-- TRECHO DO DOCUMENTO --
■ ■ ■

Pr. Paulo U. Rodrigues
Introdução
Introduzindo o próximo parágrafo em que continua suas exortações à igreja, o apóstolo Paulo explicita o fundamento da argumentação que iniciara desde o capítulo 3, em que usa tanto Apolo quanto a si mesmo, como exemplos que espelham a atitude esperada dos membros da igreja para onde dirige sua carta.
No versículo 6, ele começa usando a expressão "μετασχηματίζω" (gr. lit. "mudei a aparência") a fim de deixar claro essa perspectiva figurativa, que também introduz o tom irônico posterior, o qual usa para levar os coríntios a perceberem sua postura equivocada em relação à igreja de Cristo.
A tese do apóstolo consiste na demonstração de que aquele que é sábio, não precisa de que ninguém lhe ensine (v.10), e o que é rico, de nada necessita (v.8), o que flagrantemente não é o caso da igreja, pois como já exposto (cf. 3.1-2), aqueles irmãos eram como crianças, alimentadas com leite ao invés de alimento sólido. Por outro lado, aqueles que se doam em prol do bem da igreja, desempenhando funções cruciais para o bom desenvolvimento do corpo de Cristo, são "considerados lixo do mundo, escória de todos" (v.13).

■ ■ ■

-- DADOS EXIBIDOS --
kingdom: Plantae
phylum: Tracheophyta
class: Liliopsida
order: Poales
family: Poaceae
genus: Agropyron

■ ■ ■

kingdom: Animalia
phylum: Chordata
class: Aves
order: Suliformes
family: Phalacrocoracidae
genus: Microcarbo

■ ■ ■

-- OBJETIVO --
Devolva, sem nenhuma alteração, a passagem do comentário sobre a carta de Paulo aos coríntios que vai de "Pr. Paulo U." até "igreja de Cristo.", inclusive. As linhas formam um material à parte, independente do comentário.

-- RESOLUÇÃO --
Pr. Paulo U. Rodrigues
Introdução
Introduzindo o próximo parágrafo em que continua suas exortações à igreja, o apóstolo Paulo explicita o fundamento da argumentação que iniciara desde o capítulo 3, em que usa tanto Apolo quanto a si mesmo, como exemplos que espelham a atitude esperada dos membros da igreja para onde dirige sua carta.
No versículo 6, ele começa usando a expressão "μετασχηματίζω" (gr. lit. "mudei a aparência") a fim de deixar claro essa perspectiva figurativa, que também introduz o tom irônico posterior, o qual usa para levar os coríntios a perceberem sua postura equivocada em relação à igreja de Cristo.